Split a String Into the Max Number of Unique Substrings - Video Solutions

Problem Overview: Given a string s, split it into non-empty substrings so that every substring is unique. The goal is to maximize the number of substrings in the split. Each partition must use every character in the string exactly once while ensuring no substring appears more than once.

Approach 1: Backtracking with Hash Set (Time: O(2^n), Space: O(n))

This problem naturally fits backtracking. You explore every possible way to split the string and track which substrings have already been used. Maintain a HashSet (or set) of used substrings. Starting from index i, iterate j from i to the end, creating substring s[i:j+1]. If it is not already in the set, add it, recurse from j+1, and update the maximum count. After recursion, remove the substring to restore the state.

The key insight is pruning invalid states early. The set guarantees substring uniqueness with O(1) average lookup. Because you try every split point, the recursion tree can grow exponentially in the worst case, giving O(2^n) time complexity. Space complexity is O(n) due to recursion depth and the set storing substrings. This approach directly models the problem constraints and performs well for typical input sizes.

Using a hash-based structure is essential. Constant-time membership checks prevent repeated substring usage efficiently, which is why hash tables are part of the core idea.

Approach 2: Dynamic Programming with Bit Masking (Time: O(n * 2^n), Space: O(2^n))
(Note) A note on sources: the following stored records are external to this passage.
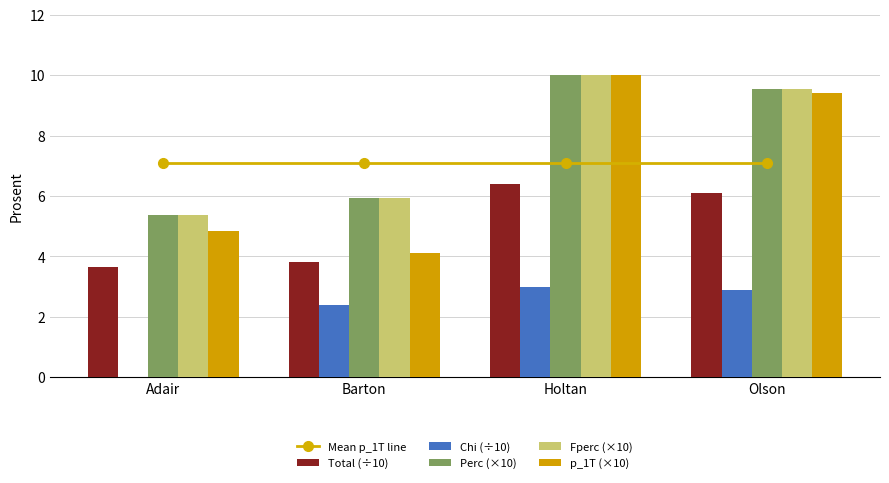

What is the difference between the highest and lowest values at Barton?

4.7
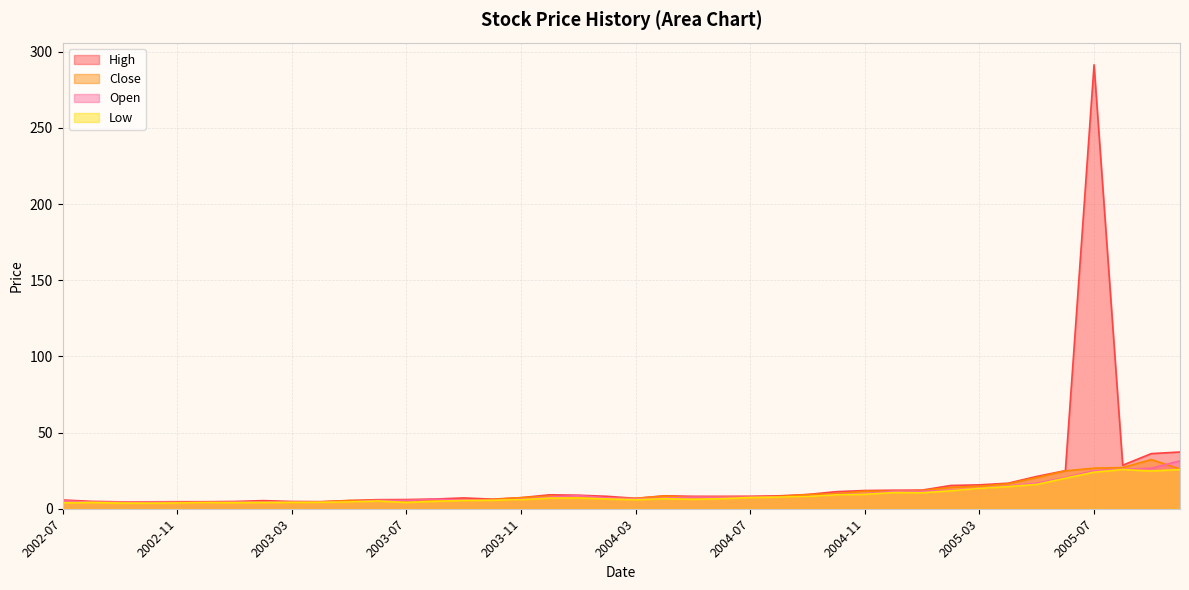

Does the chart display data point markers on the line(s)?

No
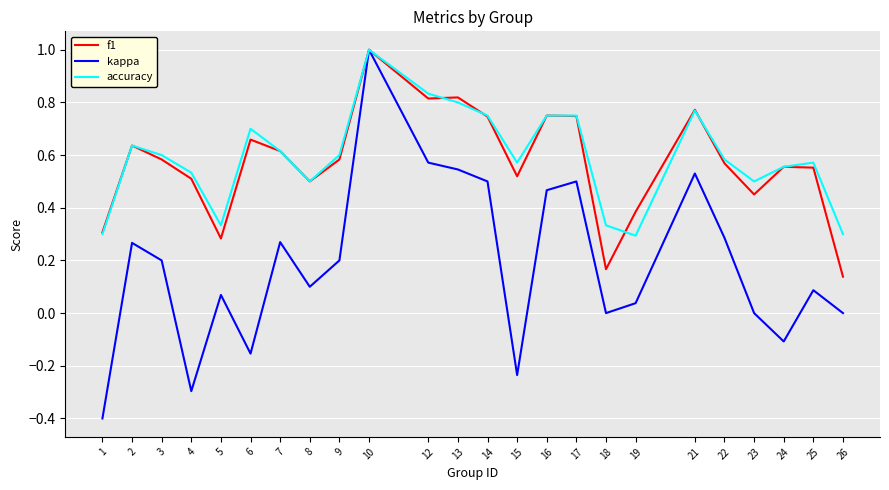

Rank the series at 25 from lowest to highest value.

kappa, f1, accuracy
An alternative approach enumerates possible split positions using bit masks. For a string of length n, there are n-1 potential split points. Each mask represents whether a split occurs at a position. Iterate through masks from 0 to 2^(n-1)-1, construct substrings according to the mask, and check whether all generated substrings are unique using a set.

For each mask, scan the string once to build substrings, then verify uniqueness. If all substrings are unique, update the maximum count. This method systematically enumerates partitions rather than exploring them recursively. The complexity becomes O(n * 2^n) because each mask requires scanning the string and performing hash lookups.

This technique is sometimes easier to reason about when you think of the problem as selecting partition boundaries in a string. However, it typically performs worse than backtracking with pruning because it evaluates many invalid partitions that recursion would skip early.

Recommended for interviews: Backtracking with a hash set is the expected solution. It clearly demonstrates recursive exploration, pruning, and set-based uniqueness checks. Interviewers usually want to see you model the search space and eliminate invalid paths efficiently. The bitmask approach proves you understand partition enumeration, but the backtracking strategy shows stronger algorithmic intuition.